» WHAT THE TASK REQUIRES: State how many lines in the rows below contain the word "True". Reply with the number only.

» RAW DATA:
#####
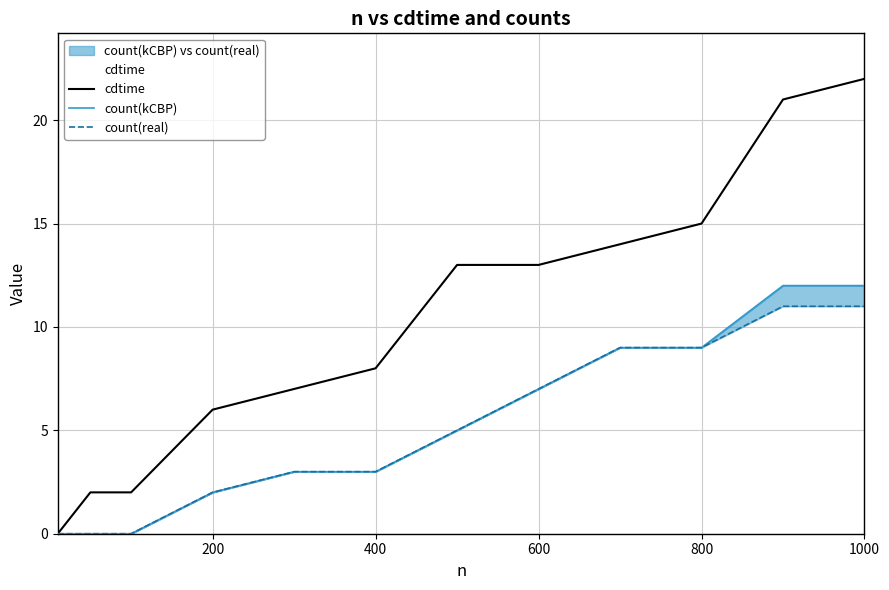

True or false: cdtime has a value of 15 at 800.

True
#####
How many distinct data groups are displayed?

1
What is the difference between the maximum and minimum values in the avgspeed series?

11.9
#####
» ANSWER FOR THIS EXERCISE: 2